We now love these gods and goddesses – January Jones, the perfect retro Patrician beauty, with her wide jawline and her delicate features; her repressed Betty is magnetic. There’s Jon Hamm as Don Draper, so good looking his beauty became an entire plot-line of a 30 Rock episode. Chiseled features, mysterious angst, the irrepressible Alpha Male. There is Christina Hendricks as Joan – curves to die for, red hair, pouty mouth – hopes of a marriage to rescue her out of being a lifelong secretary.
There’s Elisabeth Moss as the only forward thinking “career woman” Peggy Olson and her one-time lover Pete Campbell, played by the brilliant Vincent Kartheiser. These are the reasons we can’t let them go – vivid, whole characters that are as well-defined as paper dolls but with so much more complexity.
Mad Men’s Season Three catches up with Don and Betty as they piece their marriage back together. Don was caught cheating by his wife Betty just as she found herself pregnant. Now she’s very pregnant and Don is still cheating, by the looks of it. Betty is still too harsh with the kids and the advertising suits are just as nervous as they’ve always been in that Madison Avenue shark tank.

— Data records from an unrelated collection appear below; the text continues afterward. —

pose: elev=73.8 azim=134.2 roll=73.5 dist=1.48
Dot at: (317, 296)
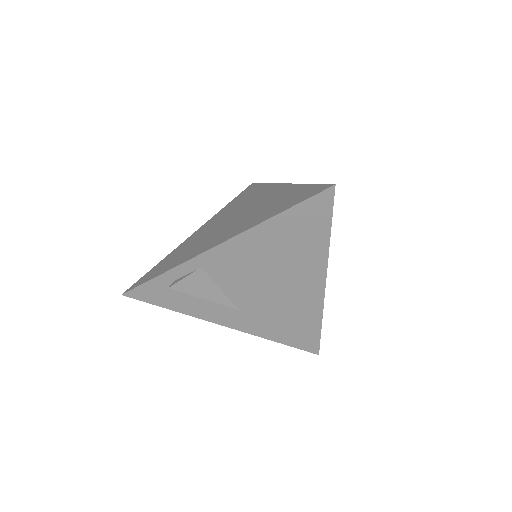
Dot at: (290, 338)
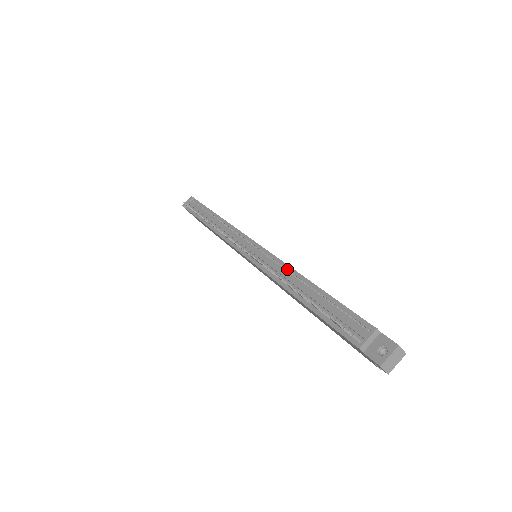
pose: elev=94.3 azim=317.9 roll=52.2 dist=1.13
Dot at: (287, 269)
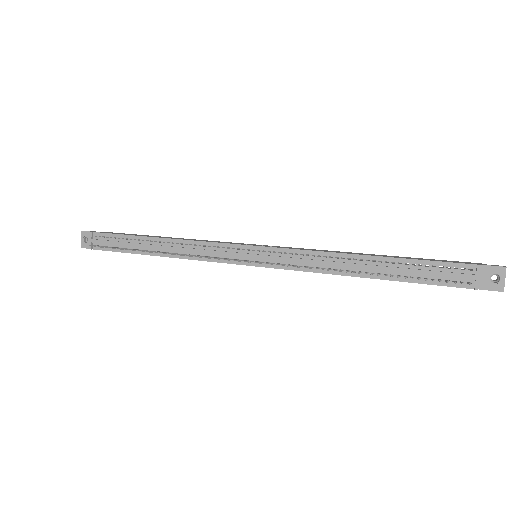
Dot at: occluded
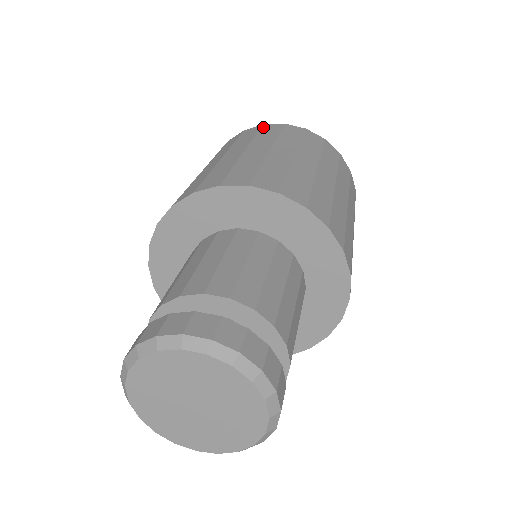
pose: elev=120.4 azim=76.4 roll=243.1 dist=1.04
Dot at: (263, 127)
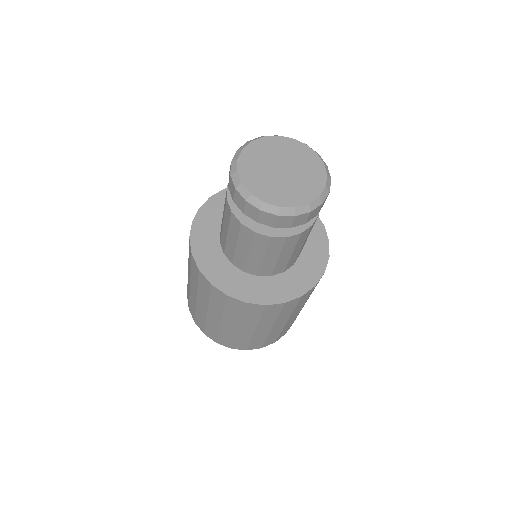
Dot at: occluded
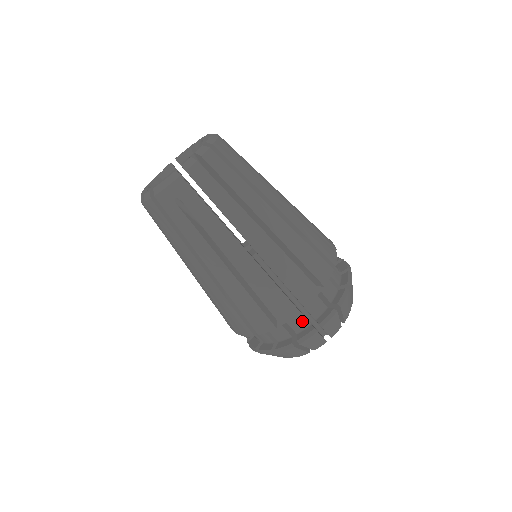
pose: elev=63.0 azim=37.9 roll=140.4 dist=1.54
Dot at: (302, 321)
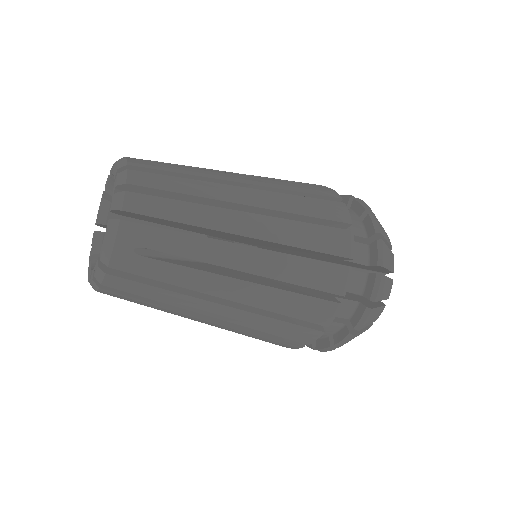
Dot at: (357, 277)
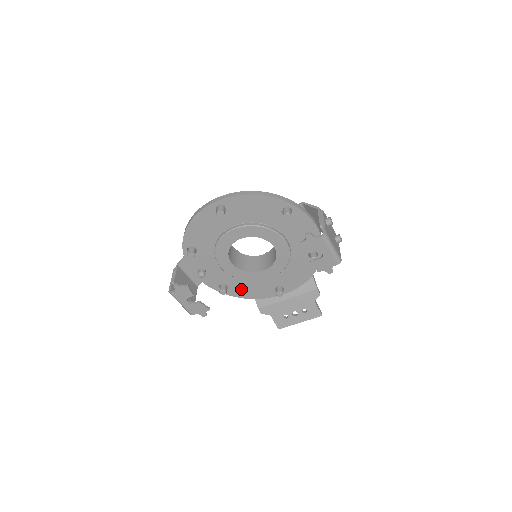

The story that has taken a giant step forward is that of poor Salvatore Romano (the great Bryan Batt) as the closeted gay man trying to live out some of his desires without anyone finding out. There’s no denying it — being a woman or being gay were two very difficult roles in that era; both trapped.
What keeps us watching Mad Men week after week, season after season, is that it offers us a glimpse into a now forbidden world. Our modern lives are full of so many can’ts. We can’t smoke, we can’t drink in the middle of the day, we can’t cheat on our wives, we have to always be good parents. Beyond that, the freedoms we enjoy these characters can’t — we don’t stay in bad marriages through thick and thin, we don’t stay secretaries if we want to have careers, we don’t stay married to men who cheat on us — well, most of us don’t.
Why shouldn’t we desire all of this unhealthy, old fashioned, messed-up America? Mad Men is the television equivalent of waking up in the middle of the night and eating half of a chocolate cake. You know you shouldn’t do it, you hope nobody is watching, but you’ve never had so much fun in your life.